Friday, January 21, 2011

I Wish I Knew Why

Yesterday a great friend of mine brought her little baby into the world!  Jameson Sean was born at 9:47 am weighing in at a hefty 6 lb, 6oz.  A mutual friend (another great one at that!) texted me at 5:45 in the morning to tell me that she was at the hospital waiting for the news.  Of course I texted her as soon as I got the message at about 7:45 am, then called her at 7:47 am with assurance that she would call me if there was any progress. 
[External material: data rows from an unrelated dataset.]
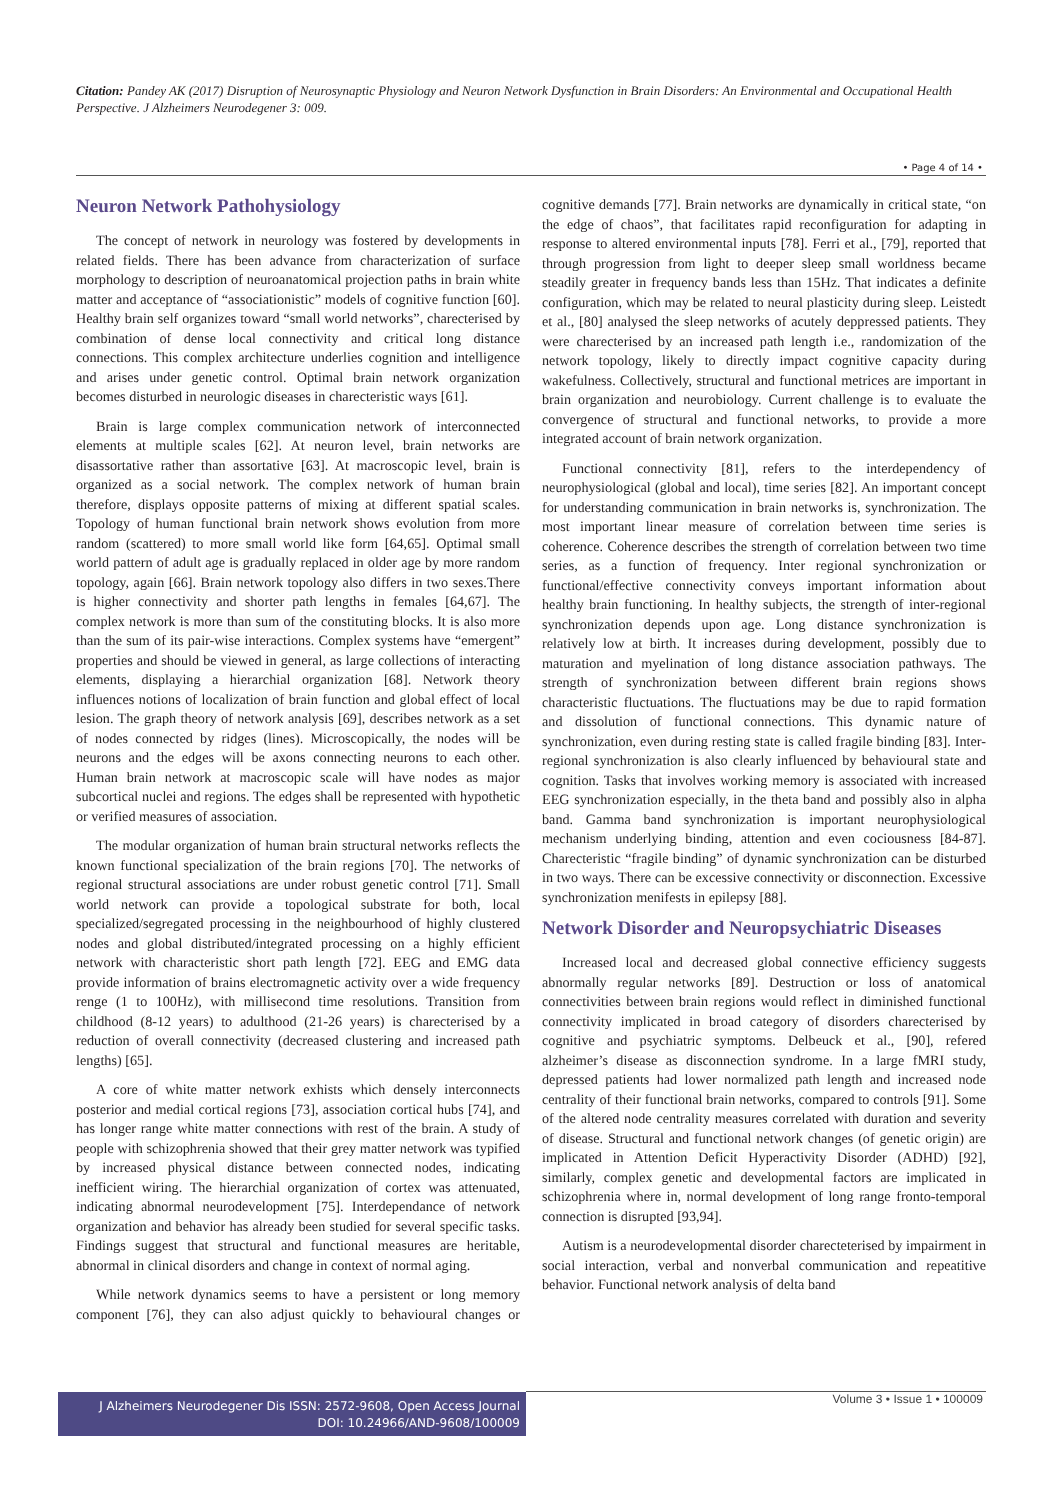Citation: Pandey AK (2017) Disruption of Neurosynaptic Physiology and Neuron Network Dysfunction in Brain Disorders: An Environmental and Occupational Health Perspective. J Alzheimers Neurodegener 3: 009.
• Page 4 of 14 •
Neuron Network Pathohysiology
The concept of network in neurology was fostered by developments in related fields. There has been advance from characterization of surface morphology to description of neuroanatomical projection paths in brain white matter and acceptance of “associationistic” models of cognitive function [60]. Healthy brain self organizes toward “small world networks”, charecterised by combination of dense local connectivity and critical long distance connections. This complex architecture underlies cognition and intelligence and arises under genetic control. Optimal brain network organization becomes disturbed in neurologic diseases in charecteristic ways [61].
Brain is large complex communication network of interconnected elements at multiple scales [62]. At neuron level, brain networks are disassortative rather than assortative [63]. At macroscopic level, brain is organized as a social network. The complex network of human brain therefore, displays opposite patterns of mixing at different spatial scales. Topology of human functional brain network shows evolution from more random (scattered) to more small world like form [64,65]. Optimal small world pattern of adult age is gradually replaced in older age by more random topology, again [66]. Brain network topology also differs in two sexes.There is higher connectivity and shorter path lengths in females [64,67]. The complex network is more than sum of the constituting blocks. It is also more than the sum of its pair-wise interactions. Complex systems have “emergent” properties and should be viewed in general, as large collections of interacting elements, displaying a hierarchial organization [68]. Network theory influences notions of localization of brain function and global effect of local lesion. The graph theory of network analysis [69], describes network as a set of nodes connected by ridges (lines). Microscopically, the nodes will be neurons and the edges will be axons connecting neurons to each other. Human brain network at macroscopic scale will have nodes as major subcortical nuclei and regions. The edges shall be represented with hypothetic or verified measures of association.
The modular organization of human brain structural networks reflects the known functional specialization of the brain regions [70]. The networks of regional structural associations are under robust genetic control [71]. Small world network can provide a topological substrate for both, local specialized/segregated processing in the neighbourhood of highly clustered nodes and global distributed/integrated processing on a highly efficient network with characteristic short path length [72]. EEG and EMG data provide information of brains electromagnetic activity over a wide frequency renge (1 to 100Hz), with millisecond time resolutions. Transition from childhood (8-12 years) to adulthood (21-26 years) is charecterised by a reduction of overall connectivity (decreased clustering and increased path lengths) [65].
A core of white matter network exhists which densely interconnects posterior and medial cortical regions [73], association cortical hubs [74], and has longer range white matter connections with rest of the brain. A study of people with schizophrenia showed that their grey matter network was typified by increased physical distance between connected nodes, indicating inefficient wiring. The hierarchial organization of cortex was attenuated, indicating abnormal neurodevelopment [75]. Interdependance of network organization and behavior has already been studied for several specific tasks. Findings suggest that structural and functional measures are heritable, abnormal in clinical disorders and change in context of normal aging.
While network dynamics seems to have a persistent or long memory component [76], they can also adjust quickly to behavioural changes or cognitive demands [77]. Brain networks are dynamically in critical state, “on the edge of chaos”, that facilitates rapid reconfiguration for adapting in response to altered environmental inputs [78]. Ferri et al., [79], reported that through progression from light to deeper sleep small worldness became steadily greater in frequency bands less than 15Hz. That indicates a definite configuration, which may be related to neural plasticity during sleep. Leistedt et al., [80] analysed the sleep networks of acutely deppressed patients. They were charecterised by an increased path length i.e., randomization of the network topology, likely to directly impact cognitive capacity during wakefulness. Collectively, structural and functional metrices are important in brain organization and neurobiology. Current challenge is to evaluate the convergence of structural and functional networks, to provide a more integrated account of brain network organization.
Functional connectivity [81], refers to the interdependency of neurophysiological (global and local), time series [82]. An important concept for understanding communication in brain networks is, synchronization. The most important linear measure of correlation between time series is coherence. Coherence describes the strength of correlation between two time series, as a function of frequency. Inter regional synchronization or functional/effective connectivity conveys important information about healthy brain functioning. In healthy subjects, the strength of inter-regional synchronization depends upon age. Long distance synchronization is relatively low at birth. It increases during development, possibly due to maturation and myelination of long distance association pathways. The strength of synchronization between different brain regions shows characteristic fluctuations. The fluctuations may be due to rapid formation and dissolution of functional connections. This dynamic nature of synchronization, even during resting state is called fragile binding [83]. Inter-regional synchronization is also clearly influenced by behavioural state and cognition. Tasks that involves working memory is associated with increased EEG synchronization especially, in the theta band and possibly also in alpha band. Gamma band synchronization is important neurophysiological mechanism underlying binding, attention and even cociousness [84-87]. Charecteristic “fragile binding” of dynamic synchronization can be disturbed in two ways. There can be excessive connectivity or disconnection. Excessive synchronization menifests in epilepsy [88].
Network Disorder and Neuropsychiatric Diseases
Increased local and decreased global connective efficiency suggests abnormally regular networks [89]. Destruction or loss of anatomical connectivities between brain regions would reflect in diminished functional connectivity implicated in broad category of disorders charecterised by cognitive and psychiatric symptoms. Delbeuck et al., [90], refered alzheimer’s disease as disconnection syndrome. In a large fMRI study, depressed patients had lower normalized path length and increased node centrality of their functional brain networks, compared to controls [91]. Some of the altered node centrality measures correlated with duration and severity of disease. Structural and functional network changes (of genetic origin) are implicated in Attention Deficit Hyperactivity Disorder (ADHD) [92], similarly, complex genetic and developmental factors are implicated in schizophrenia where in, normal development of long range fronto-temporal connection is disrupted [93,94].
Autism is a neurodevelopmental disorder charecteterised by impairment in social interaction, verbal and nonverbal communication and repeatitive behavior. Functional network analysis of delta band
J Alzheimers Neurodegener Dis ISSN: 2572-9608, Open Access Journal
DOI: 10.24966/AND-9608/100009
Volume 3 • Issue 1 • 100009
Of course an hour later and no call, so I had to call and see - just in case - they may have forgotten me with all of the excitement and anticipation looming around.  No baby just yet, but as I was getting off of the phone a weird thought came into my head.  (I initially did not want to write about this or even talk about it as it is freaky and spooky and sounds negative but it isn't.)  I thought, "A new life is going to come into this world.  I wonder if one is going to be taken."  I honestly don't know why I even thought of that...maybe I heard it from someone or somewhere or read it once, but as soon as I thought it, I shivered and changed my thought pattern.  I believe I heard of it as "As a life leaves a new one appears" - something along those lines.  But why would I think of it in the opposite manner?


The great news that my friend became a mama came shortly after and I couldn't wait to spread the news!  I checked FB periodically to see if there were any new pictures posted.  Mid afternoon, as I was strolling through the news feeds, one caught my eye.  I had to scroll back up and read it a few times.  My high school friend's dad died that morning.  He had a massive heart attack.  Now, let it be known that he had many heart problems, 2 prior heart attacks and 5 stints from what I learned, but still...He was my dad's age if not a bit younger.  We used to always hang out at their house.  We nicknamed him "Stormin' Norman".  My friend's dad died.  It hit me so hard.  My thought from the morning came back into my mind.  I know it was just a coincidence but it makes me so sad to think about what I thought and then for it to "happen" to someone I know. 


I have willed myself to only think of the positive things now otherwise I will be stuck in that thought forever.